You Can Dance if You Want To – Until 11:30

The Evening Club, so named because the law requires it to shut down at 11:30 p.m., is my old stomping ground. When I lived in Paan ’s village, we went there together at least once a week, usually without our boyfriends. That was four years ago, and Luang Prabang’s youth population looks even younger and hipper to me now. As we breezed past the eleven-year-old doorman with a flicker of Paan’s fingers, I joked, “Wow, I feel really old,” and Ek replied,

“Don’t worry, I see old people here all the time…Paan’s mother came last month.”

Inside, the disco ball twirled to the usual arrhythmic mishmash of obscure pop songs, old covers, and traditional Lao folk tunes, all churned out by a motley lineup of live bands, karaoke singers, and CDs. As a special treat, the club stayed open an hour past curfew. When I asked Paan how that was possible, she shrugged.

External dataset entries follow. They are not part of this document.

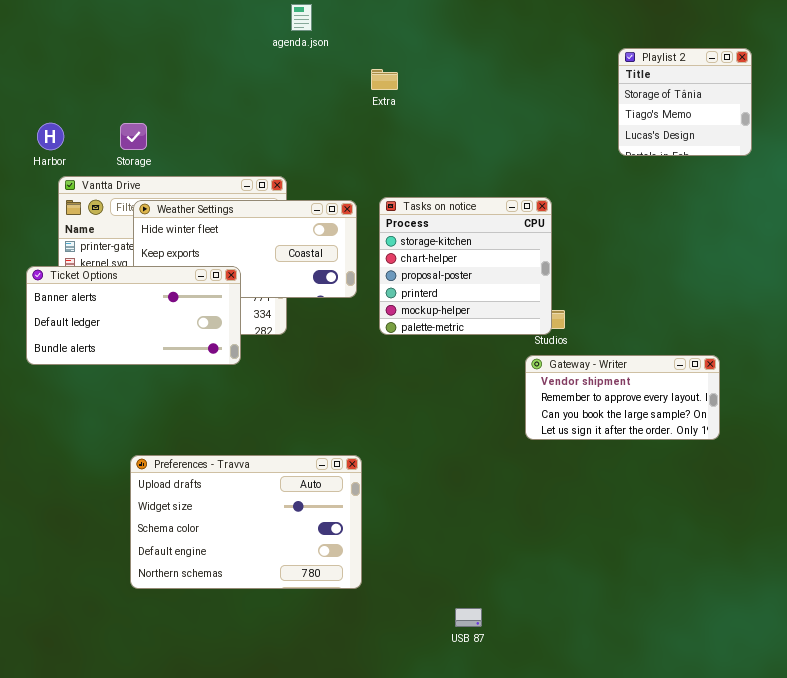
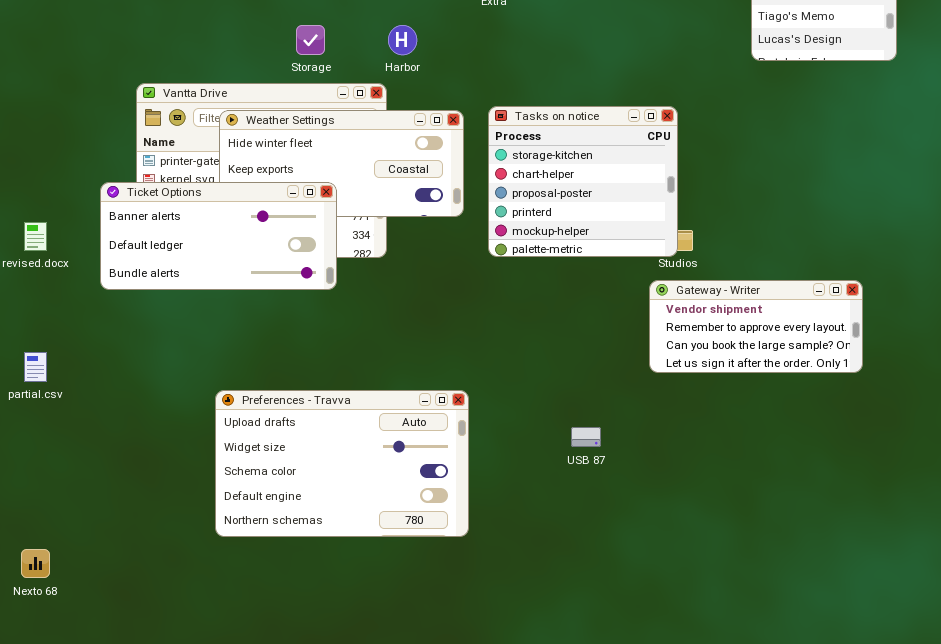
Harbor: [37,123,64,150] -> [388,25,417,55], moved
Storage: [120,123,147,150] -> [296,25,325,55], moved
USB 87: [455,608,482,627] -> [571,427,601,447], moved

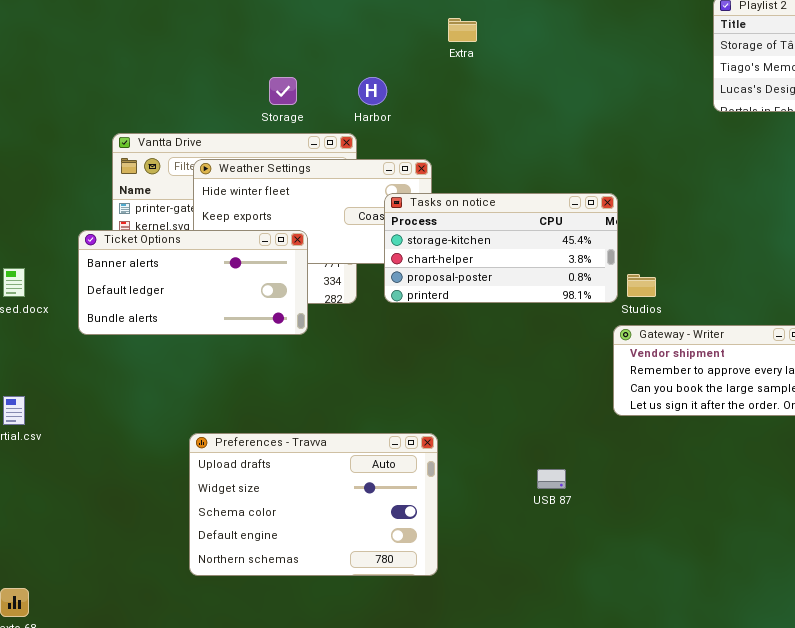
Tasks on notice: [488,106,678,257] -> [384,193,618,303], moved, resized

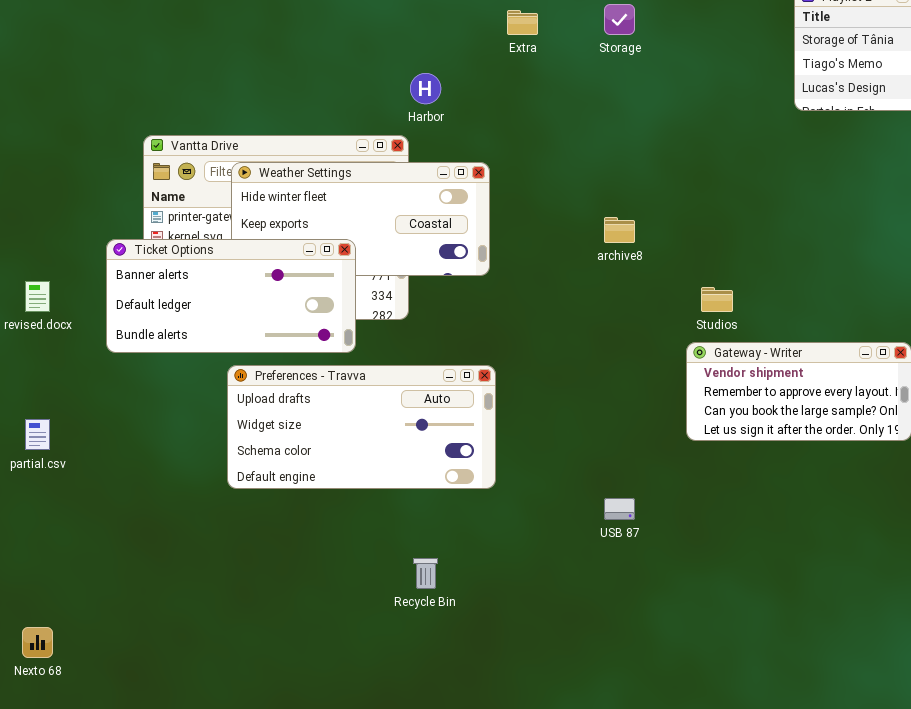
Storage: [269,77,297,105] -> [604,4,635,35], moved
Tasks on notice: [384,193,618,303] -> none, closed
Preferences - Travva: [189,433,438,576] -> [227,365,496,489], moved, resized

“The police making some extra money tonight,” she told me. Some things never change.

The party lasted until about 12:15 and then with some effort, I convinced Paan to let us take a tuk-tuk back to our guesthouse, sparing Nathan another well-known Lao tradition—driving home drunk with the lights off. (They believe it saves on gas.)

Family Picnic with Golem

On Sunday afternoon, Paan borrowed a mini-van (with driver) from her employer for a family outing to the waterfall, about 28 km. from town. First we stopped by the village to pick up an assortment of cousins, neighbors, and children, and we stopped once more en route to buy papaya salad, sticky rice, and a whole-roasted fish from a vendor. Arriving at the park, we hauled everything about halfway up to the falls and spread our picnic under the trees next to a jade-green swimming hole. Everyone who was willing to shiver (not me) changed into swimsuits and splashed around in the clear, cold pools before gathering for lunch.

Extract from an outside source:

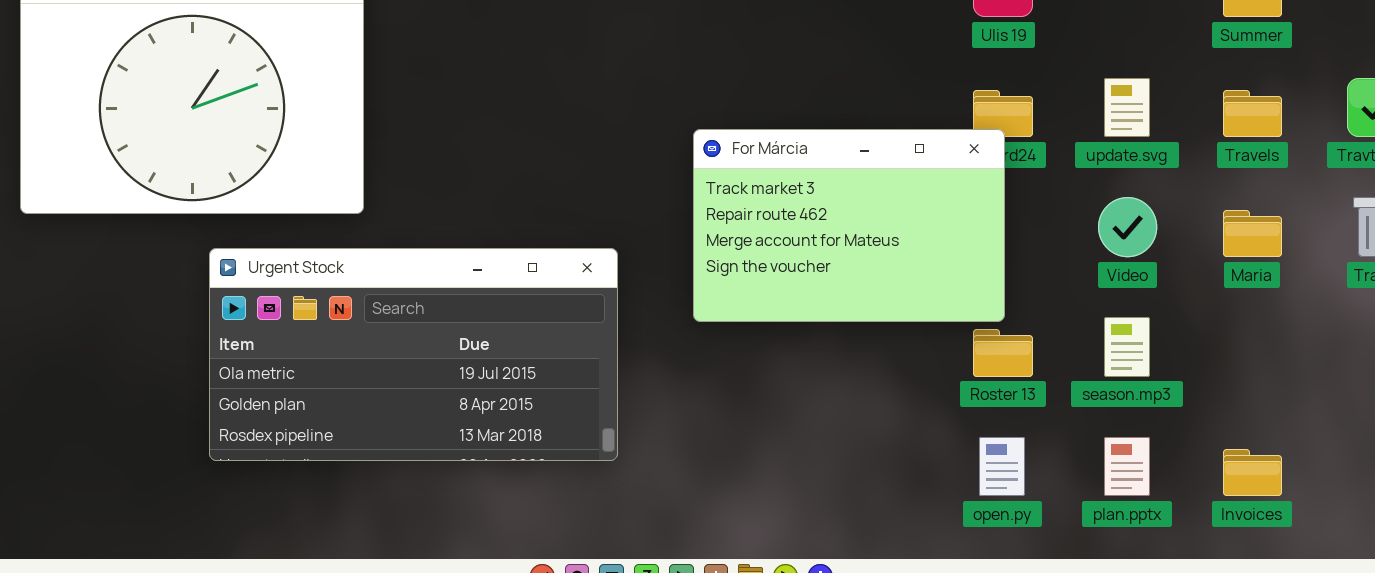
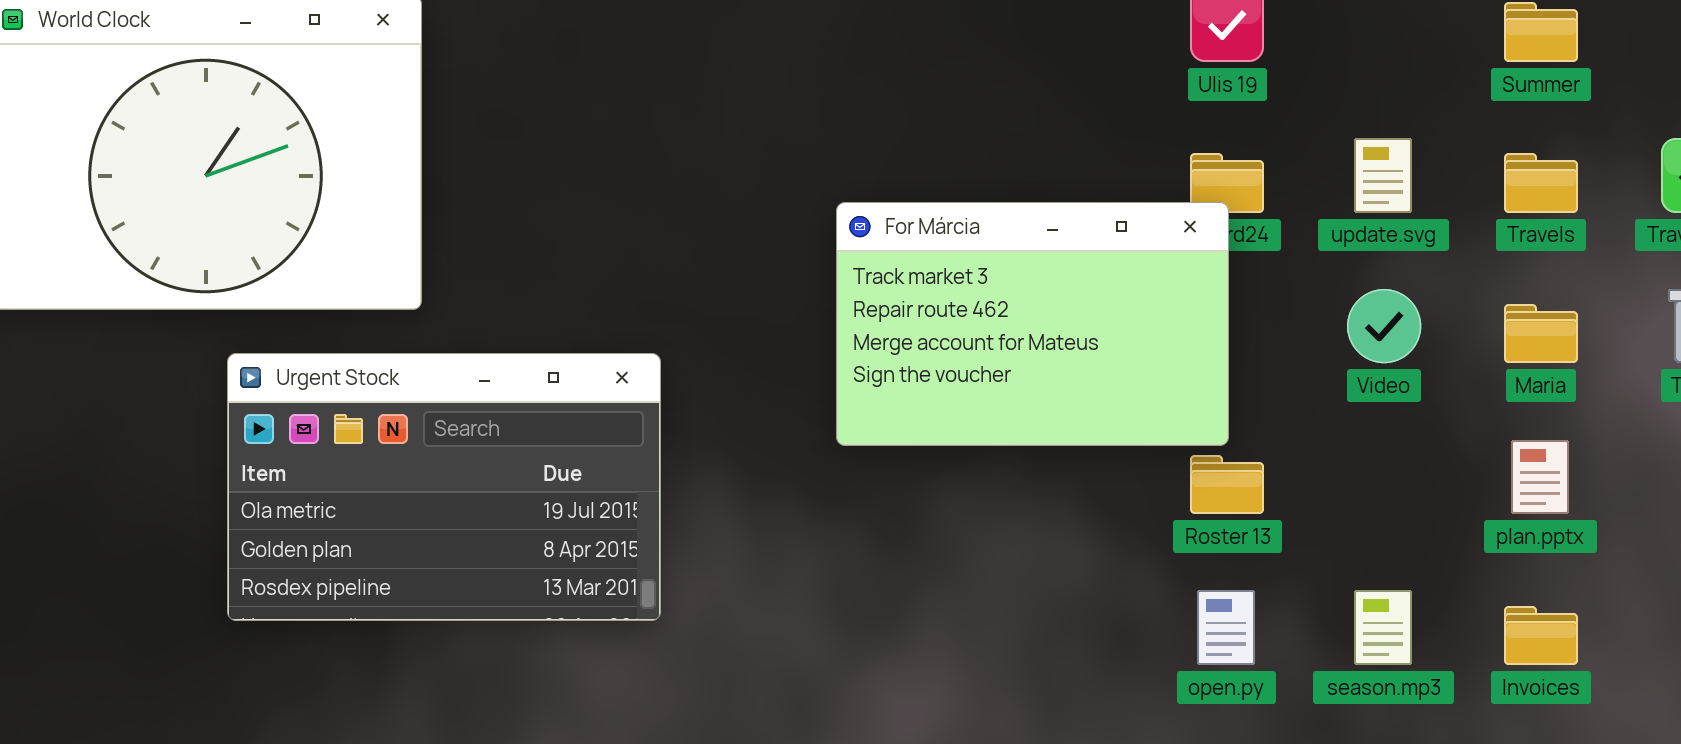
Urgent Stock: [209,248,618,461] -> [227,353,661,621], resized
season.mp3: [1104,317,1150,377] -> [1354,590,1412,665], moved
plan.pptx: [1104,437,1150,496] -> [1511,440,1569,514], moved

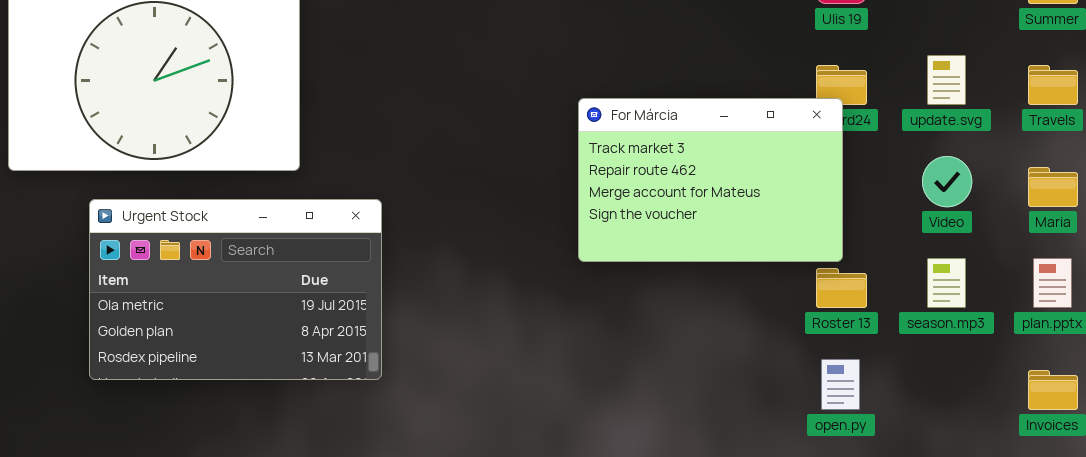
Urgent Stock: [227,353,661,621] -> [89,199,382,380], moved
season.mp3: [1354,590,1412,665] -> [927,258,966,308], moved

People here love to eat and meals are a communal affair, with all of the dishes placed in the middle of a mat or a low table and shared. You don’t get your own plate; you just sit or squat around the perimeter and use whatever utensil is handy—a spoon, chopsticks, a ball of sticky rice, or just your right hand—to scoop up bites. Before we could get everyone assembled, three-year-old Tyana began to squawk for her favorite treat. As soon as the fish was set out, she pounced on it like a starved muskrat and dug out the eyes with a tiny forefinger, popping them into her mouth with lip-smacking relish. “My Pwecious!” she cackled with glee, sucking strings of fish-eye goo from her fingers and expertly flipping the carcass over to extract the other eye. Her love of this particular delicacy borders on obsession; she becomes flushed and fixated in the presence of a whole fish.

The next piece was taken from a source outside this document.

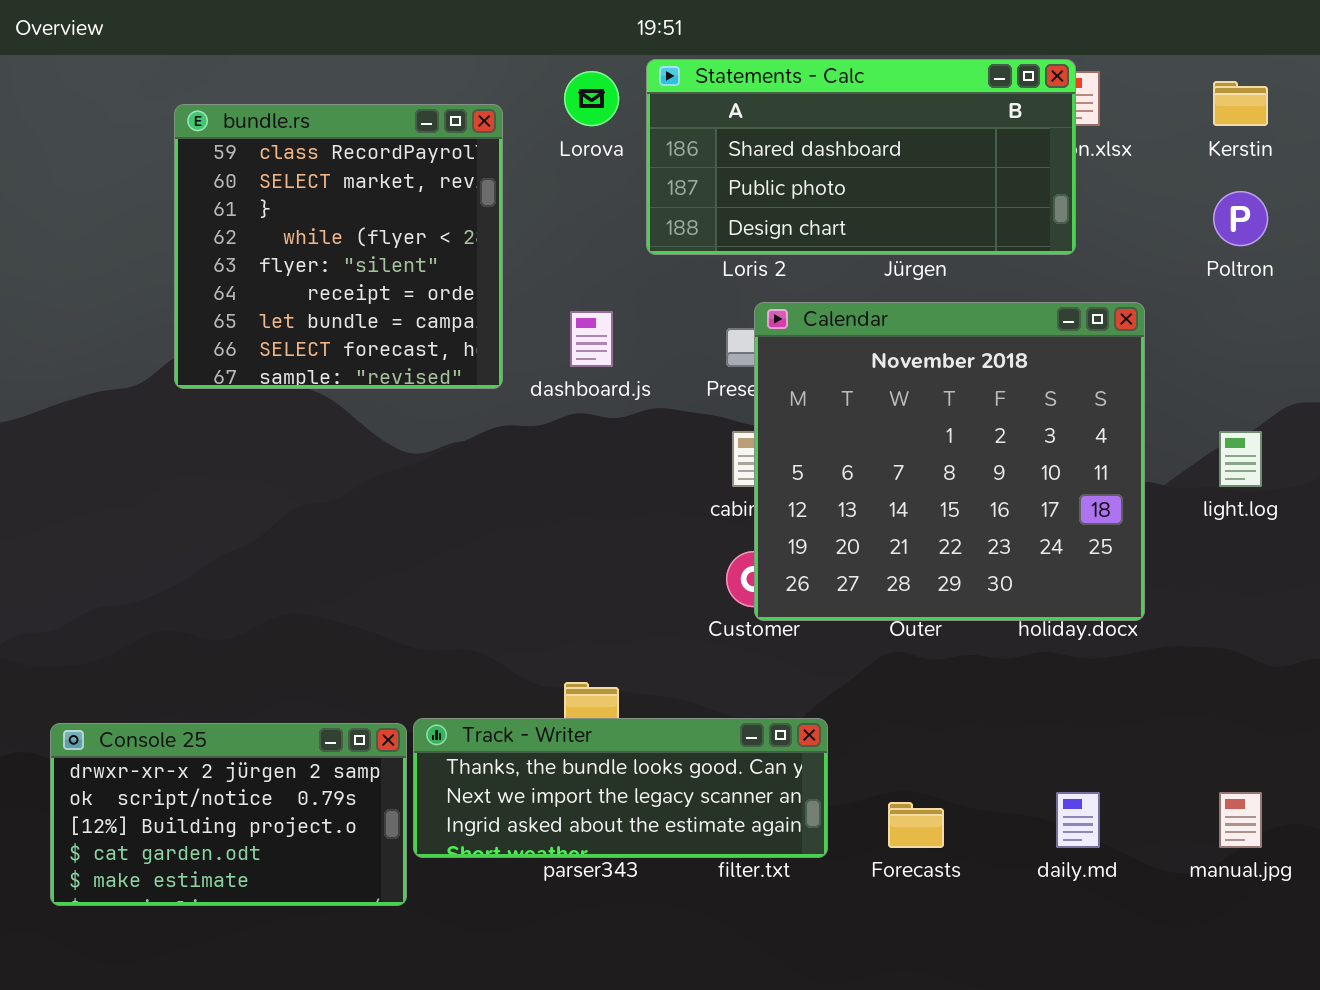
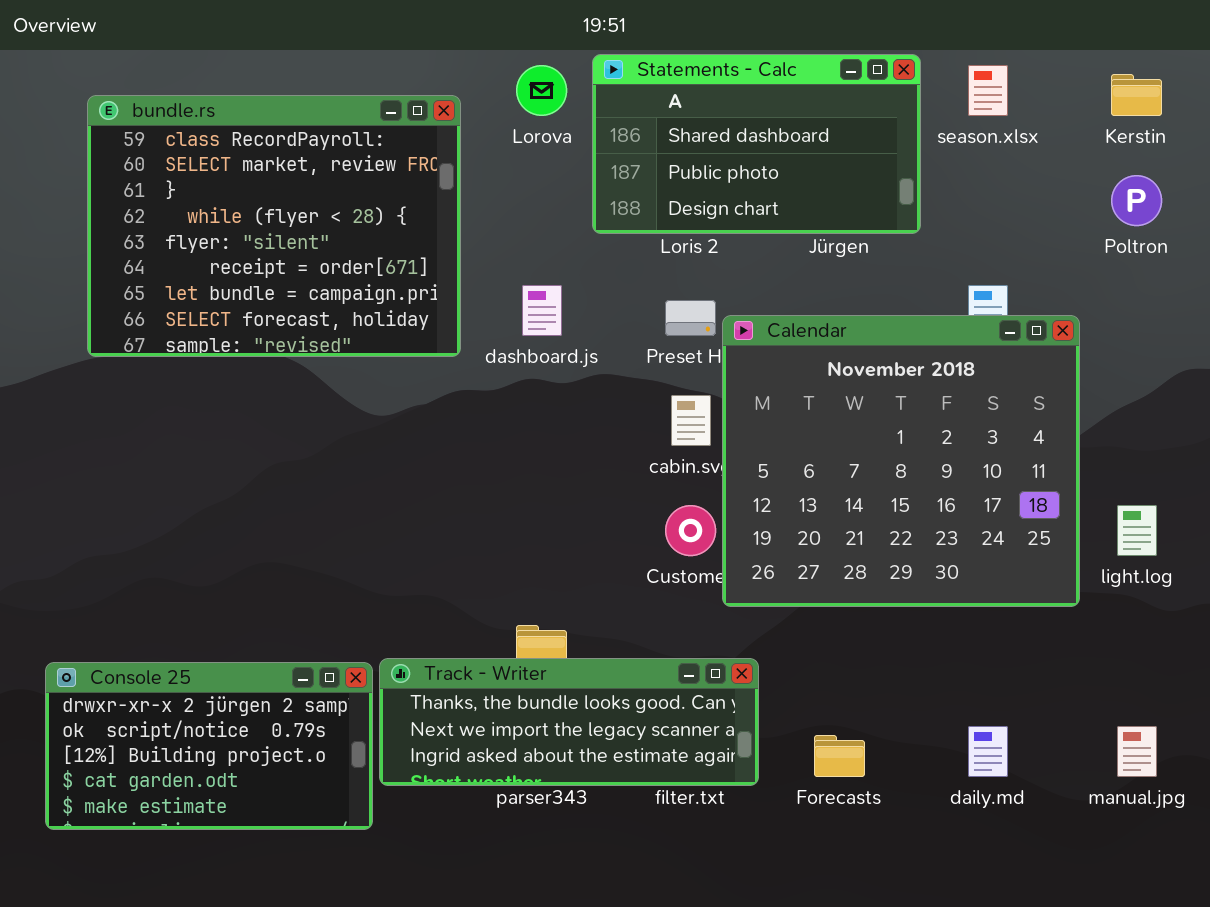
Statements - Calc: [646,59,1076,255] -> [592,54,921,234], resized
bundle.rs: [174,104,503,389] -> [87,95,461,357], resized
Calendar: [754,302,1145,621] -> [722,315,1080,607], moved
light.log: [1219,431,1262,487] -> [1117,505,1157,556], moved

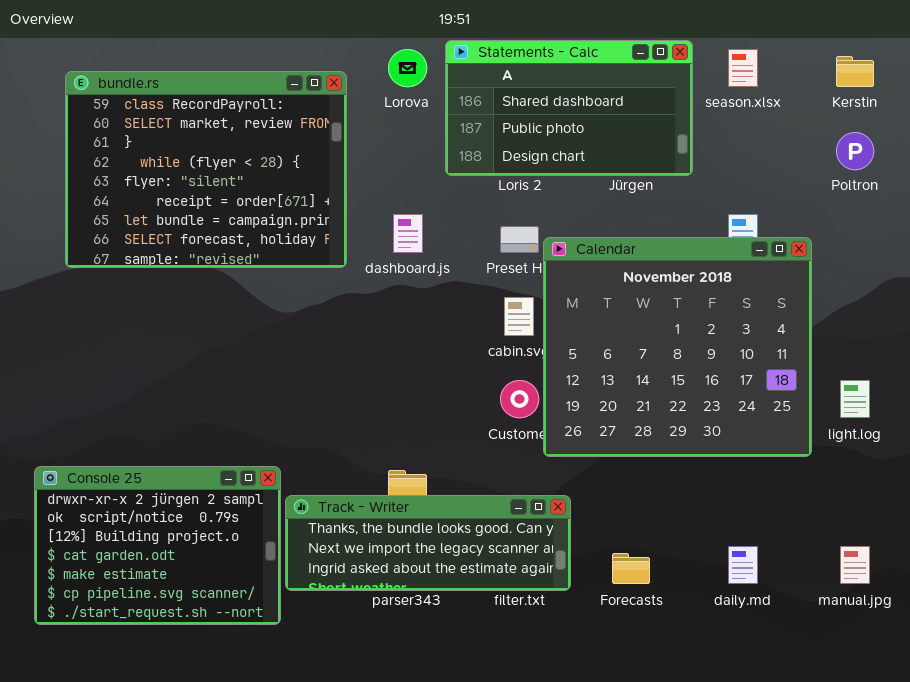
Console 25: [45,662,373,830] -> [34,466,281,625], resized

Her family is accustomed to this performance and luckily, I’ve dined with them often enough to contain nearly all of my revulsion and even be amused. Besides, denying her the fish eyes would turn this normally sweet, dimple-cheeked child into a shrieking, tooth-gnashing Golem. Once the eyes were gone, she morphed back into a normal three-year-old girl, grabbing a handful of rice and running off to play “fairy princess” in the trees—returning only to slurp the brain out of the fish carcass and crunch on the pile of leftover bones and cartilage.

It was all much more interesting than the standard cake-and-candles routine—a birthday to remember, my pwecious.